Top of Data to use

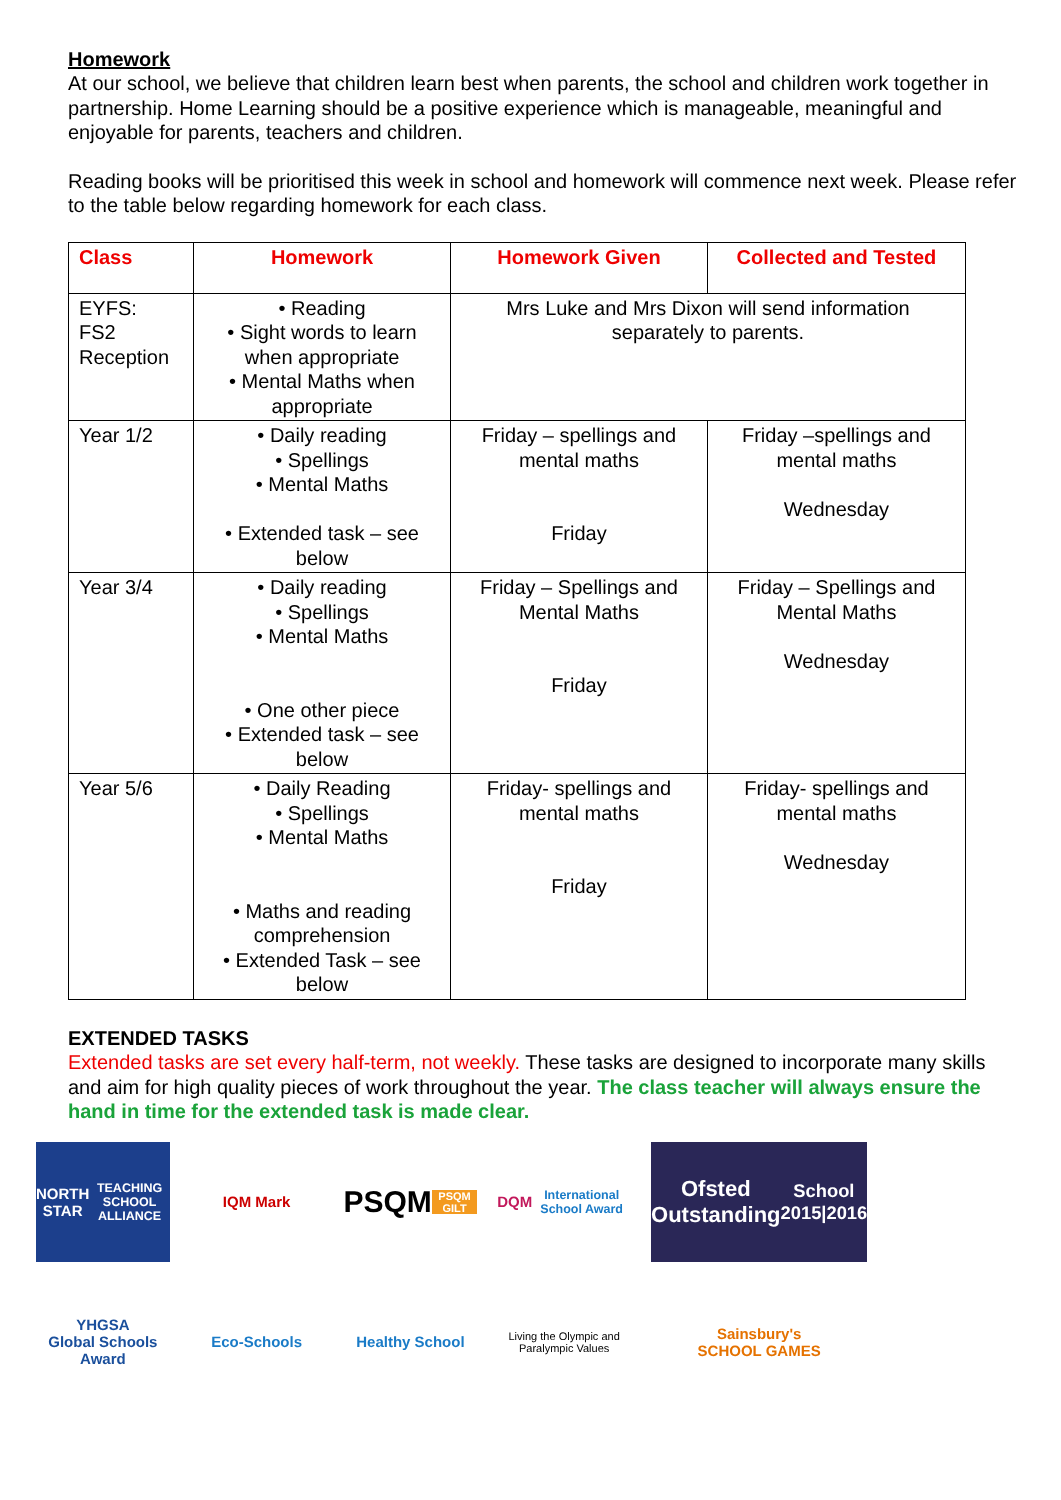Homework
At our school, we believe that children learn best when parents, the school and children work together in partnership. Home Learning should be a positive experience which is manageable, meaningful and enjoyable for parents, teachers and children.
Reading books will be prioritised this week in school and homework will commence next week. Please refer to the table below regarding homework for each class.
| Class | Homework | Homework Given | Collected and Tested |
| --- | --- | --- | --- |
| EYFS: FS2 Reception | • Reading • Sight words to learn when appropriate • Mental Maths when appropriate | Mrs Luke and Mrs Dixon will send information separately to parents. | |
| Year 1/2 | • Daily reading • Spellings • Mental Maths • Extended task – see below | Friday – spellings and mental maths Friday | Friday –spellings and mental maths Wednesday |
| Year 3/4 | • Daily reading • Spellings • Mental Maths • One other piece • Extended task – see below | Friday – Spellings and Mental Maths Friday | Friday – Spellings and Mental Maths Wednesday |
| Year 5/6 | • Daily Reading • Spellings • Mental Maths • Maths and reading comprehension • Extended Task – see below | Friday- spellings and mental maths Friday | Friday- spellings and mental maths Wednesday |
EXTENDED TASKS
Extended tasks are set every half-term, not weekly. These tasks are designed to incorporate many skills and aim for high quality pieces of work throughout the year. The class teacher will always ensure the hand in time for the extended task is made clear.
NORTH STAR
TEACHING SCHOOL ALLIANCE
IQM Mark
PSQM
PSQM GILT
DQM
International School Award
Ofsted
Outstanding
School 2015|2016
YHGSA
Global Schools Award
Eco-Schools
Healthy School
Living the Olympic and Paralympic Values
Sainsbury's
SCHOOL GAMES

Bottom of Data to use
Top of Data to use

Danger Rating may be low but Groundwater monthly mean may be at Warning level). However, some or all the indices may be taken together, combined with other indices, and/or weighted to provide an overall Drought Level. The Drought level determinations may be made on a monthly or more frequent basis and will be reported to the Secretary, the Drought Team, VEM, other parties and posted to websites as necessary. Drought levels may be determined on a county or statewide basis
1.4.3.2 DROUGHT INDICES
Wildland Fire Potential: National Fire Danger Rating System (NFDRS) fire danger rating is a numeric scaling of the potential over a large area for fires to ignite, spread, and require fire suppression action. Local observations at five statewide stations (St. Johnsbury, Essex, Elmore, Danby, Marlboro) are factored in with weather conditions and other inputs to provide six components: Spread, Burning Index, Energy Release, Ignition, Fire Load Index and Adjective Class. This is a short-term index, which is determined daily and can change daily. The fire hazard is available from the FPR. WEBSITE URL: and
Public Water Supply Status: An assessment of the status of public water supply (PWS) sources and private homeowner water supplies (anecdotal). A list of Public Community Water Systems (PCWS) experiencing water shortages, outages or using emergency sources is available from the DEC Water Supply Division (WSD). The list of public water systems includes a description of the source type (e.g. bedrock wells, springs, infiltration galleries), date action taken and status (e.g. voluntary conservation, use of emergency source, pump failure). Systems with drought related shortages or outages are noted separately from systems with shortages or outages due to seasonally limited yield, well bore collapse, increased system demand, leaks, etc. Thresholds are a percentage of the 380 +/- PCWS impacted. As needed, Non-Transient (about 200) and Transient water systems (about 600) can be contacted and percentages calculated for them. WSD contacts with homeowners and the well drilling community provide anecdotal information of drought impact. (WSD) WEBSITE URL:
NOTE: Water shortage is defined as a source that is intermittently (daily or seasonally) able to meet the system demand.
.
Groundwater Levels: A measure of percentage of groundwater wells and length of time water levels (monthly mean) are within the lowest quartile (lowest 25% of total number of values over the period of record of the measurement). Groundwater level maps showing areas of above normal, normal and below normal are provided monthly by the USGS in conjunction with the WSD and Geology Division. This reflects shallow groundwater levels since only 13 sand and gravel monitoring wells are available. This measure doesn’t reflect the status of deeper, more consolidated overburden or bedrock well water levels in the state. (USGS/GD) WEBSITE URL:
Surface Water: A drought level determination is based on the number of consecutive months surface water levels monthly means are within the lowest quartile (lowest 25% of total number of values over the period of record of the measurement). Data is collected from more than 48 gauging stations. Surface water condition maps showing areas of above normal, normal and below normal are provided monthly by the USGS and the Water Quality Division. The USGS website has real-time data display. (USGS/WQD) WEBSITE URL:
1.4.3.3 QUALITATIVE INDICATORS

Bottom of Data to use

→ Task directions: Taking the lines above, repeat exactly those from the line that contains "NOTE: Water shortage" through the line that contains "Groundwater Levels: A", and both of those lines as well. Include nothing else.

→ Task solution:
NOTE: Water shortage is defined as a source that is intermittently (daily or seasonally) able to meet the system demand.
.
Groundwater Levels: A measure of percentage of groundwater wells and length of time water levels (monthly mean) are within the lowest quartile (lowest 25% of total number of values over the period of record of the measurement). Groundwater level maps showing areas of above normal, normal and below normal are provided monthly by the USGS in conjunction with the WSD and Geology Division. This reflects shallow groundwater levels since only 13 sand and gravel monitoring wells are available. This measure doesn’t reflect the status of deeper, more consolidated overburden or bedrock well water levels in the state. (USGS/GD) WEBSITE URL:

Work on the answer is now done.